Rabbinden açık bir delil üzere bulunan kişi, Resûlullah (s.a.s.) ve ona inanan mü’minlerdir. Dayandıkları delil ise Kur’ân-ı Kerîm’dir. Putperestlik ve diğer günahlar gibi kötü amelleri kendilerine süslü gösterilenler ise müşriklerdir. Bunlar elbette ki eşit değildir. Her birine layık oldukları muamele yapılacaktır:

Allah Teâlâ, Kur’ân-ı Kerîm ölçüleri içerisinde takvâ hayatı yaşayan, Allah’tan gereği gibi korkup yasaklarından sakınan ve emirlerini yerine getiren mü’minlere cenneti vaat etmektedir. Cenneti dünya ölçülerine göre anlamamız mümkün olmadığından, Rabbimiz onu idrak seviyemize indirmek suretiyle misallerle açıklar. Buna göre cennette;

✺ Tadı ve kokusu hiç değişmeyen devamlı tertemiz akan sudan nehirler,

✺ Dünyadaki sütlerin ekşiyerek tadı değiştiği gibi, uzun süre kaldığından dolayı asla ekşimeyen taptaze sütten nehirler,

✺ Dünya şarabı gibi meyvesi sıkılırken ayaklarla kirletilmemiş, ellerin bulandırmadığı, sarhoşluk ve tiksinti vermeyen, tadı lezzetli ve içmesi hoş şaraptan nehirler,

✺ Mumlarından ve diğer yabancı maddelerden süzülüp arındırılmış süzme baldan nehirler,

✺ Canlarının çektiği her türlü meyveler ve

✺ Rablerinden bir bağışlanma vardır. Allah onların, cennete girmelerine mâni tüm günahlarını bağışlayıp, tertemiz hale getirecek ve o şekilde cennetine buyur edecektir.
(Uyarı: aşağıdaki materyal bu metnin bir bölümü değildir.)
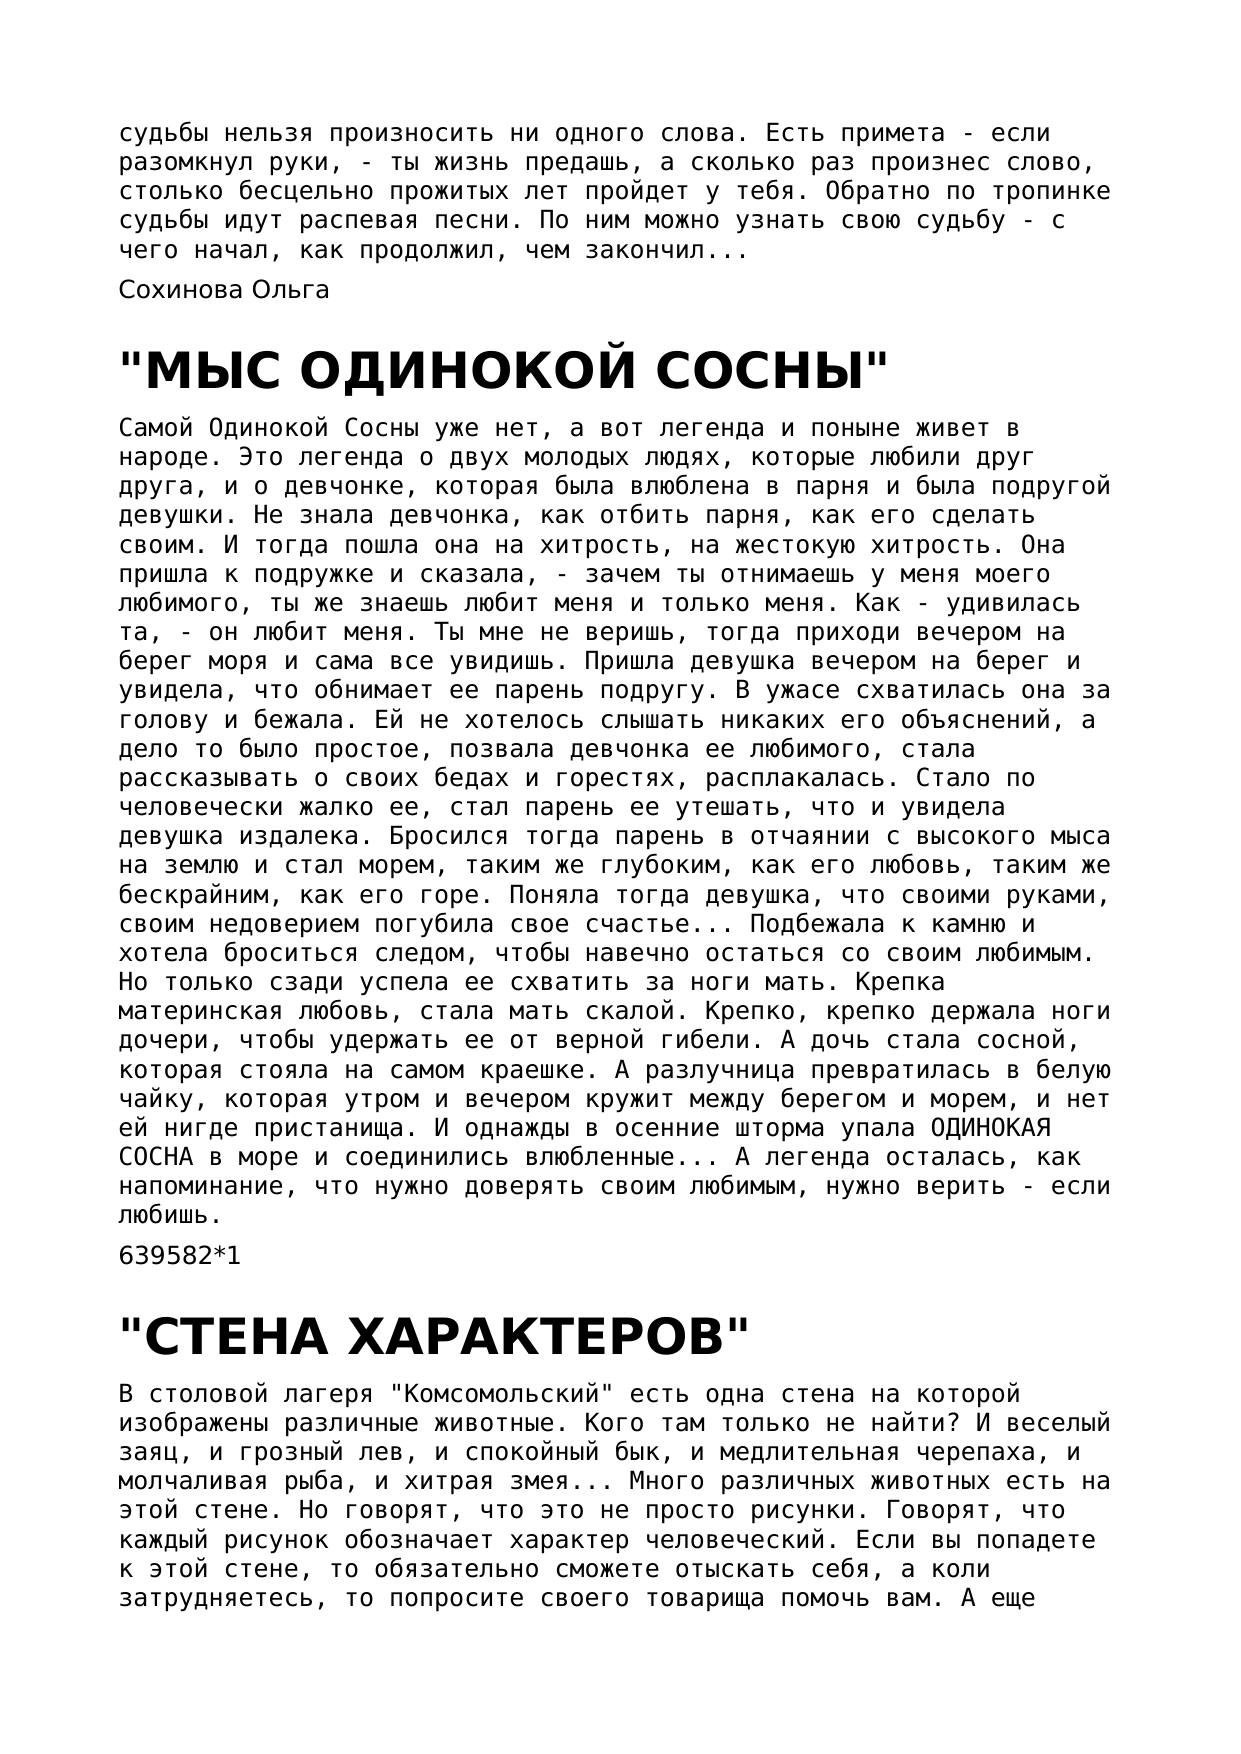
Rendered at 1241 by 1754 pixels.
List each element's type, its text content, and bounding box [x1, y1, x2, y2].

text Самой Одинокой Сосны уже нет, а вот легенда и поныне живет в народе. Это легенда о двух молодых людях, которые любили друг друга, и о девчонке, которая была влюблена в парня и была подругой девушки. Не знала девчонка, как отбить парня, как его сделать своим. И тогда пошла она на хитрость, на жестокую хитрость. Она пришла к подружке и сказала, - зачем ты отнимаешь у меня моего любимого, ты же знаешь любит меня и только меня. Как - удивилась та, - он любит меня. Ты мне не веришь, тогда приходи вечером на берег моря и сама все увидишь. Пришла девушка вечером на берег и увидела, что обнимает ее парень подругу. В ужасе схватилась она за голову и бежала. Ей не хотелось слышать никаких его объяснений, а дело то было простое, позвала девчонка ее любимого, стала рассказывать о своих бедах и горестях, расплакалась. Стало по человечески жалко ее, стал парень ее утешать, что и увидела девушка издалека. Бросился тогда парень в отчаянии с высокого мыса на землю и стал морем, таким же глубоким, как его любовь, таким же бескрайним, как его горе. Поняла тогда девушка, что своими руками, своим недоверием погубила свое счастье... Подбежала к камню и хотела броситься следом, чтобы навечно остаться со своим любимым. Но только сзади успела ее схватить за ноги мать. Крепка материнская любовь, стала мать скалой. Крепко, крепко держала ноги дочери, чтобы удержать ее от верной гибели. А дочь стала сосной, которая стояла на самом краешке. А разлучница превратилась в белую чайку, которая утром и вечером кружит между берегом и морем, и нет ей нигде пристанища. И однажды в осенние шторма упала ОДИНОКАЯ СОСНА в море и соединились влюбленные... А легенда осталась, как напоминание, что нужно доверять своим любимым, нужно верить - если любишь. [118, 413, 1122, 1230]
text судьбы нельзя произносить ни одного слова. Есть примета - если разомкнул руки, - ты жизнь предашь, а сколько раз произнес слово, столько бесцельно прожитых лет пройдет у тебя. Обратно по тропинке судьбы идут распевая песни. По ним можно узнать свою судьбу - с чего начал, как продолжил, чем закончил... [118, 118, 1122, 264]
text 639582*1 [118, 1242, 1122, 1271]
subtitle "СТЕНА ХАРАКТЕРОВ" [118, 1308, 1122, 1366]
subtitle "МЫС ОДИНОКОЙ СОСНЫ" [118, 342, 1122, 401]
text В столовой лагеря "Комсомольский" есть одна стена на которой изображены различные животные. Кого там только не найти? И веселый заяц, и грозный лев, и спокойный бык, и медлительная черепаха, и молчаливая рыба, и хитрая змея... Много различных животных есть на этой стене. Но говорят, что это не просто рисунки. Говорят, что каждый рисунок обозначает характер человеческий. Если вы попадете к этой стене, то обязательно сможете отыскать себя, а коли затрудняетесь, то попросите своего товарища помочь вам. А еще [118, 1379, 1122, 1612]
text Сохинова Ольга [118, 276, 1122, 305]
Bunlar, müttakîlerin nâil olacağı ebedi nimetlerdir. Bir de hayattayken Kur’an’a ve peygambere düşman olanların acı sonlarına bakalım. Onlar için;

Ebediyen cehennemde kalma,

Mecburen içecekleri kaynar su,

Bu sıcak suyu içtiklerinde bağırsaklarının paramparça olması, bunların arkalarından dökülmesi ve bu azabın tekrar edip durması.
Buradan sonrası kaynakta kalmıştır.